Each line of the data must be set down again without a single difference.

━━ Input for this task

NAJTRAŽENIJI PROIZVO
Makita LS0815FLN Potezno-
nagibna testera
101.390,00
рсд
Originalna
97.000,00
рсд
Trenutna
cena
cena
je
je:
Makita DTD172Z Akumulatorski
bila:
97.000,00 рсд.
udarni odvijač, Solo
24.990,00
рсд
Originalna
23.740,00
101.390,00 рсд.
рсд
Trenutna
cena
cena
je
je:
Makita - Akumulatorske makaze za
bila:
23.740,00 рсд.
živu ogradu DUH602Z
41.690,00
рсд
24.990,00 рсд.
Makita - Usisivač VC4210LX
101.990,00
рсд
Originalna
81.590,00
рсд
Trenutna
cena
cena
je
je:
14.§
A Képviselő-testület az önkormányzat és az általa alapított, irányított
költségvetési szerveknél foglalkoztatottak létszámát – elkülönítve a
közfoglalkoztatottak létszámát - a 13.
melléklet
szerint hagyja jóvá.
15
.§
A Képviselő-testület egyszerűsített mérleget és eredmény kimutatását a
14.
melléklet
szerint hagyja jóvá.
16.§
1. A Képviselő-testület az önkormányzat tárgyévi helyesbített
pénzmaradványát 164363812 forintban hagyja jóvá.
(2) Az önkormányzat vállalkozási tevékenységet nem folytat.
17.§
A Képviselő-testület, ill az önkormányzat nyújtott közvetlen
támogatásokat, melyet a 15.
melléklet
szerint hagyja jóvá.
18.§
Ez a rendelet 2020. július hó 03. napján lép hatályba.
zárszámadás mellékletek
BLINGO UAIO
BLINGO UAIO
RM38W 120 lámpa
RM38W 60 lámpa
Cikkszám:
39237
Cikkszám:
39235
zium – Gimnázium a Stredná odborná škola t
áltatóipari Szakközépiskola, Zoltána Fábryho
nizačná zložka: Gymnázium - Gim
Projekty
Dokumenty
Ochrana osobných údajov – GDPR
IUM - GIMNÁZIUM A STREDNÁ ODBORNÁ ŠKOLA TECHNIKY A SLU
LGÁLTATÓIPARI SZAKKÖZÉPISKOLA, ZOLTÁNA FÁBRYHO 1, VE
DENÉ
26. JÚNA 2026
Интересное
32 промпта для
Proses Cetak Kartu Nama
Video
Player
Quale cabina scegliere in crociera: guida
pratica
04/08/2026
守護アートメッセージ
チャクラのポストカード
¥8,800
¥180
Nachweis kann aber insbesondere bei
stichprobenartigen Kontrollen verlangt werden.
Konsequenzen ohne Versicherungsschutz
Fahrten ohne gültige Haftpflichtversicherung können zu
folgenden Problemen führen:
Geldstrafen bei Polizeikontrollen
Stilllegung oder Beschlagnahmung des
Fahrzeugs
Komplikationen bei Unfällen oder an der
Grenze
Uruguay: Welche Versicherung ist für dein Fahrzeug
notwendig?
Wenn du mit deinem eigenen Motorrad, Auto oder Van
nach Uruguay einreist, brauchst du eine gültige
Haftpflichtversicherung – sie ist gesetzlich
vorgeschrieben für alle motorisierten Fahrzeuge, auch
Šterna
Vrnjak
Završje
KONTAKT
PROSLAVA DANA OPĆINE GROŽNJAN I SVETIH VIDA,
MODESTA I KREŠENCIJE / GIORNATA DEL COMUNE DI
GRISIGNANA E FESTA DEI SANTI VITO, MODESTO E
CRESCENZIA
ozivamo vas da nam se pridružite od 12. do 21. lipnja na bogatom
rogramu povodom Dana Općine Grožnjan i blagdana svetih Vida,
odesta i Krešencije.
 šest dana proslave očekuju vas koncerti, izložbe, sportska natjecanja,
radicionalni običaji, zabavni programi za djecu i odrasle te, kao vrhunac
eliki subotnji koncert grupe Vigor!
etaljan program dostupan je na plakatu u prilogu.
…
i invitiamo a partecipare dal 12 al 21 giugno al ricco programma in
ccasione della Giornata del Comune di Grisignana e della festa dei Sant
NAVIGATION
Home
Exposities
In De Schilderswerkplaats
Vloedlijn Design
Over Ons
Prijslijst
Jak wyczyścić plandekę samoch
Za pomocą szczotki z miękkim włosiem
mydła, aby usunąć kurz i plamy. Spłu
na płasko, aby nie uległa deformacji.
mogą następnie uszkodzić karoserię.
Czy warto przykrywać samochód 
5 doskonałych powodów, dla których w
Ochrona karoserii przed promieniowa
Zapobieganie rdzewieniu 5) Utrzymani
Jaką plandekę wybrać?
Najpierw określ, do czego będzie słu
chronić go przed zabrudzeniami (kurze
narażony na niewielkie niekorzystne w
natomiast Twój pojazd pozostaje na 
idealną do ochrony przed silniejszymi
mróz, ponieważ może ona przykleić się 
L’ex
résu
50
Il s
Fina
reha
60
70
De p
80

━━━━

» **Response**
NAJTRAŽENIJI PROIZVO
Makita LS0815FLN Potezno-
nagibna testera
101.390,00
рсд
Originalna
97.000,00
рсд
Trenutna
cena
cena
je
je:
Makita DTD172Z Akumulatorski
bila:
97.000,00 рсд.
udarni odvijač, Solo
24.990,00
рсд
Originalna
23.740,00
101.390,00 рсд.
рсд
Trenutna
cena
cena
je
je:
Makita - Akumulatorske makaze za
bila:
23.740,00 рсд.
živu ogradu DUH602Z
41.690,00
рсд
24.990,00 рсд.
Makita - Usisivač VC4210LX
101.990,00
рсд
Originalna
81.590,00
рсд
Trenutna
cena
cena
je
je:
14.§
A Képviselő-testület az önkormányzat és az általa alapított, irányított
költségvetési szerveknél foglalkoztatottak létszámát – elkülönítve a
közfoglalkoztatottak létszámát - a 13.
melléklet
szerint hagyja jóvá.
15
.§
A Képviselő-testület egyszerűsített mérleget és eredmény kimutatását a
14.
melléklet
szerint hagyja jóvá.
16.§
1. A Képviselő-testület az önkormányzat tárgyévi helyesbített
pénzmaradványát 164363812 forintban hagyja jóvá.
(2) Az önkormányzat vállalkozási tevékenységet nem folytat.
17.§
A Képviselő-testület, ill az önkormányzat nyújtott közvetlen
támogatásokat, melyet a 15.
melléklet
szerint hagyja jóvá.
18.§
Ez a rendelet 2020. július hó 03. napján lép hatályba.
zárszámadás mellékletek
BLINGO UAIO
BLINGO UAIO
RM38W 120 lámpa
RM38W 60 lámpa
Cikkszám:
39237
Cikkszám:
39235
zium – Gimnázium a Stredná odborná škola t
áltatóipari Szakközépiskola, Zoltána Fábryho
nizačná zložka: Gymnázium - Gim
Projekty
Dokumenty
Ochrana osobných údajov – GDPR
IUM - GIMNÁZIUM A STREDNÁ ODBORNÁ ŠKOLA TECHNIKY A SLU
LGÁLTATÓIPARI SZAKKÖZÉPISKOLA, ZOLTÁNA FÁBRYHO 1, VE
DENÉ
26. JÚNA 2026
Интересное
32 промпта для
Proses Cetak Kartu Nama
Video
Player
Quale cabina scegliere in crociera: guida
pratica
04/08/2026
守護アートメッセージ
チャクラのポストカード
¥8,800
¥180
Nachweis kann aber insbesondere bei
stichprobenartigen Kontrollen verlangt werden.
Konsequenzen ohne Versicherungsschutz
Fahrten ohne gültige Haftpflichtversicherung können zu
folgenden Problemen führen:
Geldstrafen bei Polizeikontrollen
Stilllegung oder Beschlagnahmung des
Fahrzeugs
Komplikationen bei Unfällen oder an der
Grenze
Uruguay: Welche Versicherung ist für dein Fahrzeug
notwendig?
Wenn du mit deinem eigenen Motorrad, Auto oder Van
nach Uruguay einreist, brauchst du eine gültige
Haftpflichtversicherung – sie ist gesetzlich
vorgeschrieben für alle motorisierten Fahrzeuge, auch
Šterna
Vrnjak
Završje
KONTAKT
PROSLAVA DANA OPĆINE GROŽNJAN I SVETIH VIDA,
MODESTA I KREŠENCIJE / GIORNATA DEL COMUNE DI
GRISIGNANA E FESTA DEI SANTI VITO, MODESTO E
CRESCENZIA
ozivamo vas da nam se pridružite od 12. do 21. lipnja na bogatom
rogramu povodom Dana Općine Grožnjan i blagdana svetih Vida,
odesta i Krešencije.
 šest dana proslave očekuju vas koncerti, izložbe, sportska natjecanja,
radicionalni običaji, zabavni programi za djecu i odrasle te, kao vrhunac
eliki subotnji koncert grupe Vigor!
etaljan program dostupan je na plakatu u prilogu.
…
i invitiamo a partecipare dal 12 al 21 giugno al ricco programma in
ccasione della Giornata del Comune di Grisignana e della festa dei Sant
NAVIGATION
Home
Exposities
In De Schilderswerkplaats
Vloedlijn Design
Over Ons
Prijslijst
Jak wyczyścić plandekę samoch
Za pomocą szczotki z miękkim włosiem
mydła, aby usunąć kurz i plamy. Spłu
na płasko, aby nie uległa deformacji.
mogą następnie uszkodzić karoserię.
Czy warto przykrywać samochód 
5 doskonałych powodów, dla których w
Ochrona karoserii przed promieniowa
Zapobieganie rdzewieniu 5) Utrzymani
Jaką plandekę wybrać?
Najpierw określ, do czego będzie słu
chronić go przed zabrudzeniami (kurze
narażony na niewielkie niekorzystne w
natomiast Twój pojazd pozostaje na 
idealną do ochrony przed silniejszymi
mróz, ponieważ może ona przykleić się 
L’ex
résu
50
Il s
Fina
reha
60
70
De p
80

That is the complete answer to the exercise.